My analysis began by transforming a long-format dataset of 100,000 ratings into a Sparse Rating Matrix. Most cells in this matrix are empty (NAs), representing movies users haven’t seen. Unlike a standard database, this matrix allows the recommenderlab algorithm to calculate the “distance” between users based only on the movies they both rated.

By using Cosine Similarity, the model identified the top 30 “neighbors” for each user. The top-ranked movies for User 1 were entirely different from the top-ranked movies for User 500. While a Global Baseline would suggest The Shawshank Redemption to everyone because of its high average, my UBCF model suggested niche genres to specific users because their “neighbors” liked them.

Using an 80/20 split, I calculated the RMSE (Root Mean Squared Error.)

Conclusion

The project successfully transitioned from a non-personalized baseline to a system that recognizes individual taste. User-to-User filtering is highly effective for this dataset because the MovieLens community has enough overlapping ratings to find strong “neighbors.”

Users with very few ratings were difficult to provide recommendations for. In a production environment, these users might still need the Global Baseline until they rate more films. As the matrix grows, calculating similarities for every user pair becomes computationally expensive.

To improve, accuracy, a future version could combine this Collaborative Filtering with Content-Based Filtering to better recommend movies that are brand new and have no ratings yet. Implementing SVD could help fill in the “holes” in the sparse matrix more efficiently than neighbor-based methods.

AI Transcript

User Prompt: “I need to build a personalized recommendation system. What algorithm should I use for survey-style movie data?”

AI Response: Gemini suggested User-to-User Collaborative Filtering (UBCF). It explained that while a Global Baseline is good for popularity, UBCF uses Cosine Similarity to find specific user “neighbors,” making it a perfect fit for the MovieLens dataset.

User Prompt: “How do I make sure my code runs for the professor without them having my local files?”

AI Response: Gemini instructed me on how to host the ratings.csv on GitHub and, crucially, how to use the “Raw” URL. This ensured that the read_csv() function pulls from the cloud, making the Quarto document fully reproducible.

User Prompt: “Error in library(recommenderlab) : there is no package called ‘recommenderlab’”

AI Response: Gemini provided the install.packages() command and explained that recommenderlab is not a base R package.

User Prompt: “Error in .local(data, …) : unused argument (Rating = 4)”

AI Response: Gemini identified a syntax typo in the evaluationScheme function. It corrected the argument name to goodRating = 4, explaining that this parameter defines the threshold for what the system considers a “successful” recommendation.

User Prompt: “Error: could not find function ‘calcPredictAccuracy’”
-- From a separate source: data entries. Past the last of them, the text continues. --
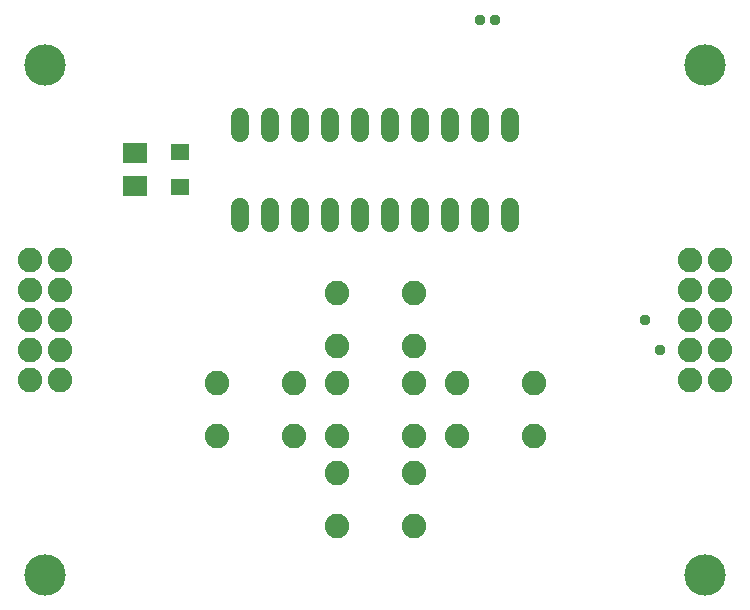
<source format=gts>
G75*
%MOIN*%
%OFA0B0*%
%FSLAX25Y25*%
%IPPOS*%
%LPD*%
%AMOC8*
5,1,8,0,0,1.08239X$1,22.5*
%
%ADD10C,0.08200*%
%ADD11C,0.06000*%
%ADD12R,0.06312X0.05524*%
%ADD13R,0.07887X0.07099*%
%ADD14C,0.13792*%
%ADD15C,0.03778*%
D10*
X0114795Y0105033D03*
X0114795Y0122833D03*
X0140395Y0122833D03*
X0154795Y0122833D03*
X0154795Y0135033D03*
X0154795Y0152833D03*
X0180395Y0152833D03*
X0180395Y0135033D03*
X0180395Y0122833D03*
X0194795Y0122833D03*
X0194795Y0105033D03*
X0180395Y0105033D03*
X0180395Y0092833D03*
X0180395Y0075033D03*
X0154795Y0075033D03*
X0154795Y0092833D03*
X0154795Y0105033D03*
X0140395Y0105033D03*
X0062595Y0123933D03*
X0052595Y0123933D03*
X0052595Y0133933D03*
X0062595Y0133933D03*
X0062595Y0143933D03*
X0052595Y0143933D03*
X0052595Y0153933D03*
X0062595Y0153933D03*
X0062595Y0163933D03*
X0052595Y0163933D03*
X0220395Y0122833D03*
X0220395Y0105033D03*
X0272595Y0123933D03*
X0282595Y0123933D03*
X0282595Y0133933D03*
X0272595Y0133933D03*
X0272595Y0143933D03*
X0282595Y0143933D03*
X0282595Y0153933D03*
X0272595Y0153933D03*
X0272595Y0163933D03*
X0282595Y0163933D03*
D11*
X0212595Y0176333D02*
X0212595Y0181533D01*
X0202595Y0181533D02*
X0202595Y0176333D01*
X0192595Y0176333D02*
X0192595Y0181533D01*
X0182595Y0181533D02*
X0182595Y0176333D01*
X0172595Y0176333D02*
X0172595Y0181533D01*
X0162595Y0181533D02*
X0162595Y0176333D01*
X0152595Y0176333D02*
X0152595Y0181533D01*
X0142595Y0181533D02*
X0142595Y0176333D01*
X0132595Y0176333D02*
X0132595Y0181533D01*
X0122595Y0181533D02*
X0122595Y0176333D01*
X0122595Y0206333D02*
X0122595Y0211533D01*
X0132595Y0211533D02*
X0132595Y0206333D01*
X0142595Y0206333D02*
X0142595Y0211533D01*
X0152595Y0211533D02*
X0152595Y0206333D01*
X0162595Y0206333D02*
X0162595Y0211533D01*
X0172595Y0211533D02*
X0172595Y0206333D01*
X0182595Y0206333D02*
X0182595Y0211533D01*
X0192595Y0211533D02*
X0192595Y0206333D01*
X0202595Y0206333D02*
X0202595Y0211533D01*
X0212595Y0211533D02*
X0212595Y0206333D01*
D12*
X0102595Y0199839D03*
X0102595Y0188028D03*
D13*
X0087595Y0188421D03*
X0087595Y0199445D03*
D14*
X0057595Y0058933D03*
X0057595Y0228933D03*
X0277595Y0228933D03*
X0277595Y0058933D03*
D15*
X0262595Y0133933D03*
X0257595Y0143933D03*
X0207595Y0243933D03*
X0202595Y0243933D03*
M02*

</source>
AI Response: Gemini identified a misspelling and provided the correct function name: calcPredictionAccuracy.

User Prompt: “My results are RMSE: 1.146, MSE: 1.313, MAE: 0.880. Is this good?”

AI Response: Gemini provided a statistical interpretation. It explained that an RMSE of ~1.1 is a strong result for MovieLens, indicating the model is accurate within roughly one star. It also explained the difference between RMSE and MAE, noting that RMSE penalizes larger errors more heavily.